None other than Guy Fawkes lived here as a teenager and may even have become “radicalised” in the village, which was at the time home to several notable Roman Catholic families, such as the Pulleyns, the Percys and the Bainbridges (his stepfather’s family).
Incidentally, the nearby Percy Beck, known nearer its source as Pissy Beck, is probably named after the family of another of the plotters, Thomas Percy.
We’ve long had an ambivalent view of Guy Fawkes. Remembered by some as the “last man to enter Parliament with honest intentions”, he has been romanticised and even idolised as a dashing rogue who managed to bring a flash of excitement to proceedings in the Chamber.
He had, of course, come very close to killing the king and just about everybody who was anybody in the Protestant body politic all in one big bang in 1605, so he was painted at the time as well nigh demonic.
After lengthy torture he was, on January 31, 1606, given a traitor’s execution: dragged head-down on a hurdle from the Tower of London to Westminster, hanged, and then quartered, his body-parts sent to the four corners of the kingdom.
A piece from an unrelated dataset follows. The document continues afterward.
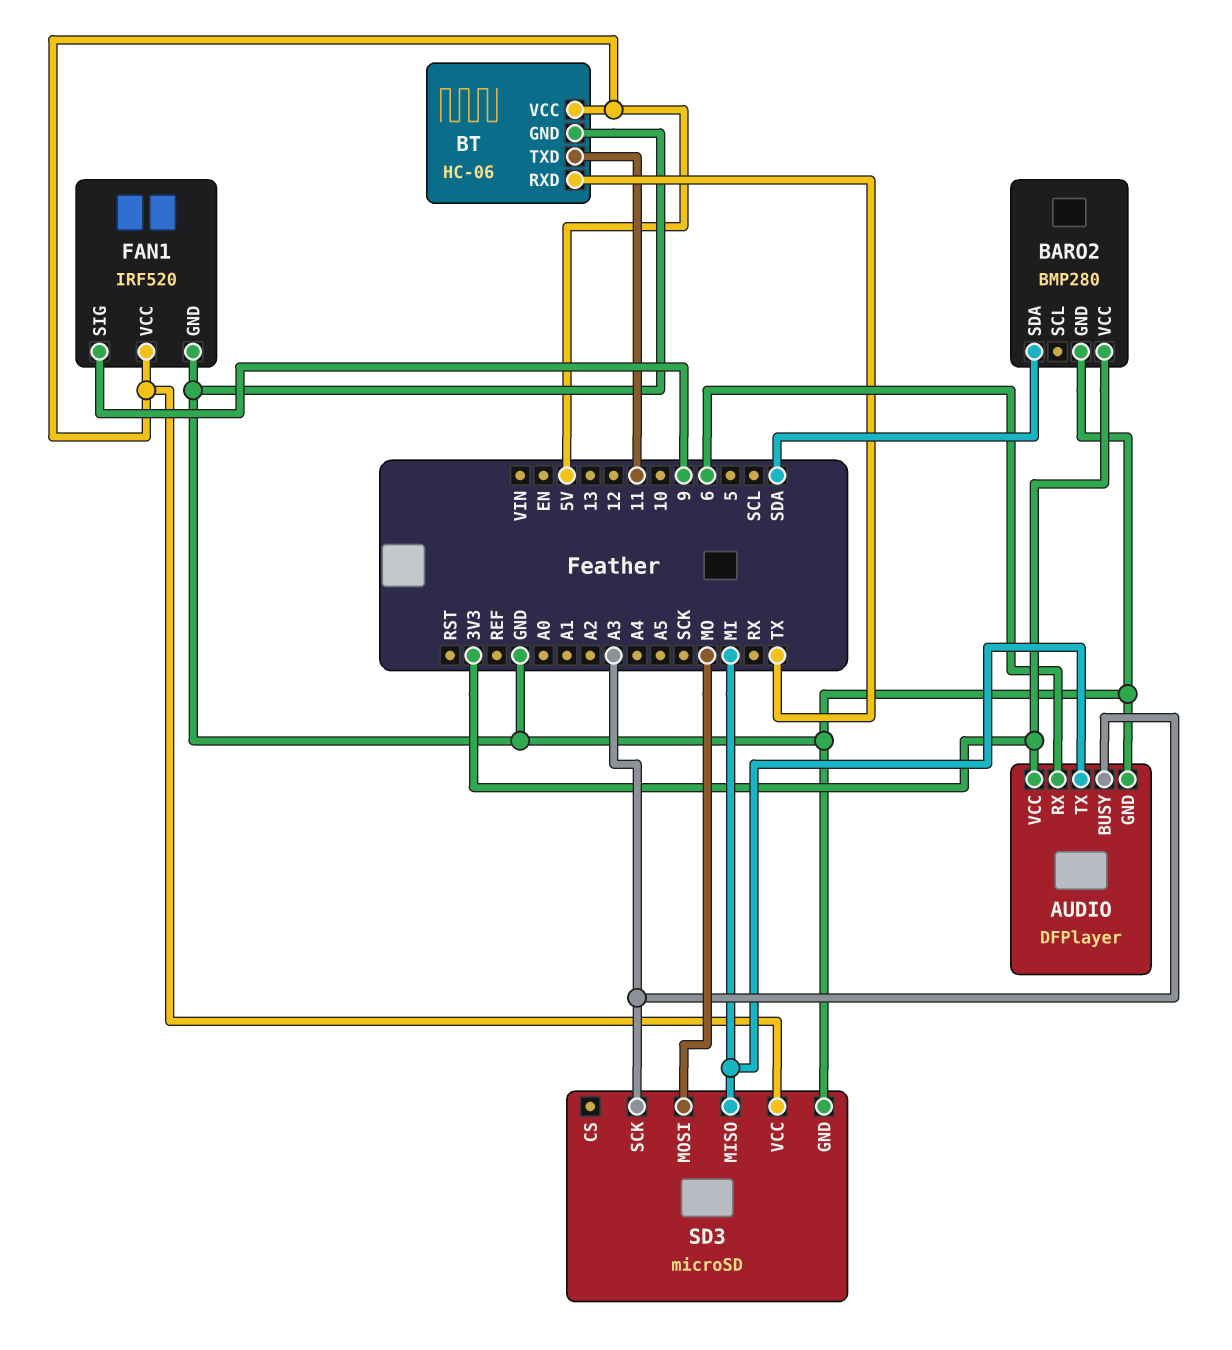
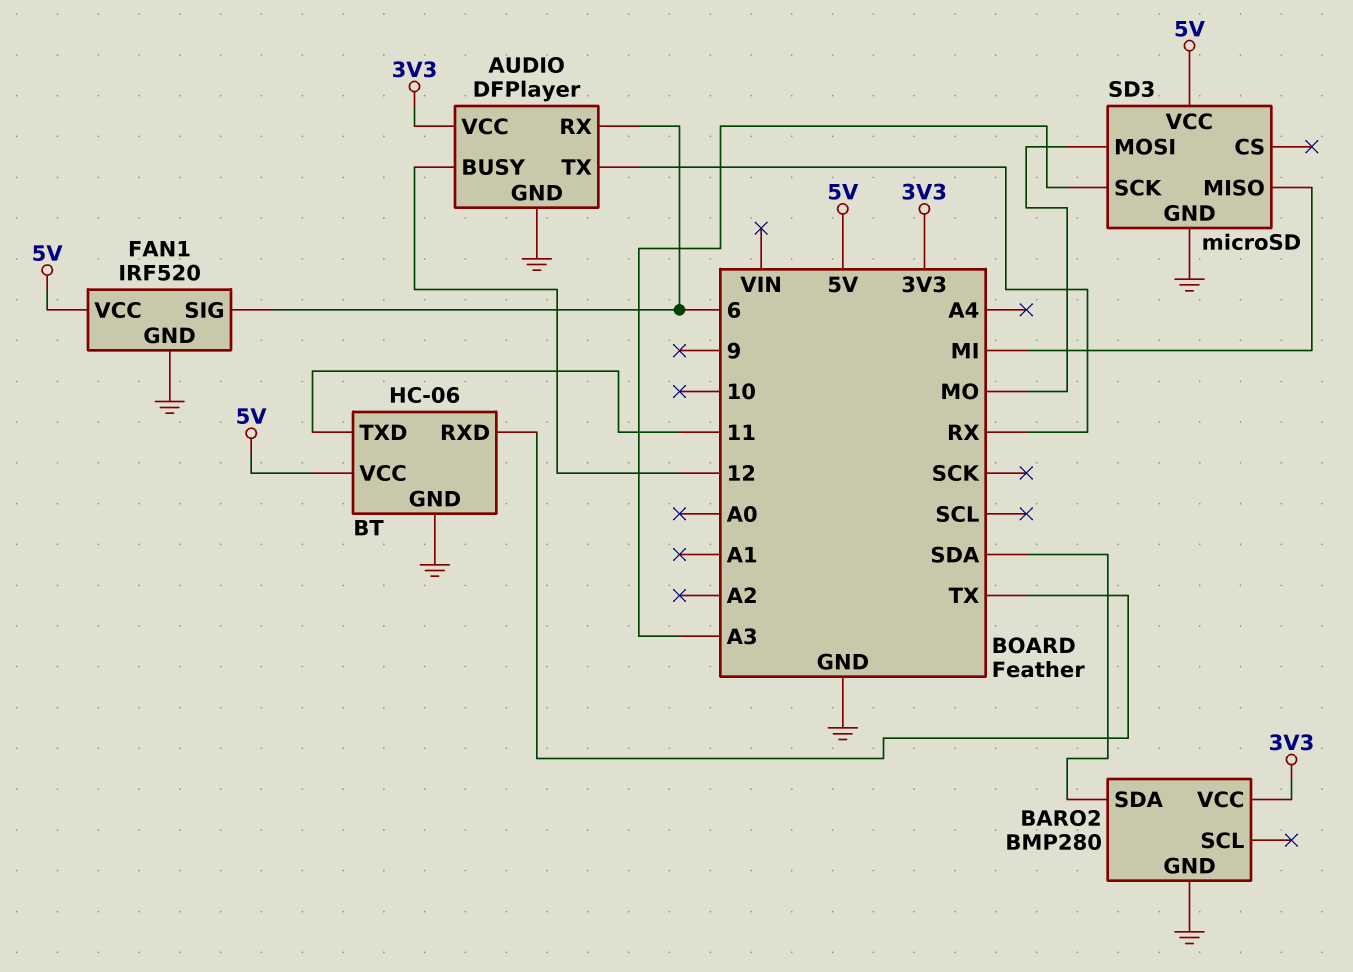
AUDIO pin BUSY: A3 -> 12
AUDIO pin TX: MI -> RX
FAN1 pin SIG: 9 -> 6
On November 5, 1605 – the same day Fawkes was arrested – Londoners were encouraged to celebrate the King’s escape from assassination by lighting bonfires. And that’s what we’ve been doing ever since, even burning effigies of him – a ghoulish accolade for someone who would now be regarded as a religion-inspired terrorist.
Fawkes attended St Peter’s School in York, and to this day the school doesn’t celebrate the execution of its most famous old boy.
It’s a different story in Scotton, though, where residents and visitors gather around a bonfire at the cricket ground, before retiring to the Guy Fawkes Arms to warm up.
Despite all this, history isn’t the village’s only strong suit. The nearby Scotton Lingerfield Community Primary School is rated Good by Ofsted and the amenities of Knaresborough are on its doorstep.
Old Hall, which is one of several properties currently for sale in the village, sounds a little grander than it actually is, having previously been the village hall rather than any squire’s residence. Nevertheless, there’s a lot to like in this detached bungalow, with five bedrooms, three bathrooms, two reception rooms, roomy breakfast kitchen and study.
There’s also an adjoining garage, parking on the drive, and private, hedged garden.
On Main Street, 2 Preston View Cottages is a semi-detached cottage in the heart of the village. It has two bedrooms, a bathroom, kitchen and living room, and has been extended at the back to create a garden room with roof terrace above. Outside, there are gardens to the front and back, as well as a large detached single garage.
Up the street, beyond the pub, is 2 Hillside Cottages, which has been recently modernised. It has two bedrooms, bathroom, kitchen and living room, as well as beams, stone-flagged floors and wood-burner. There is a courtyard garden to the rear, plus allocated off-street parking.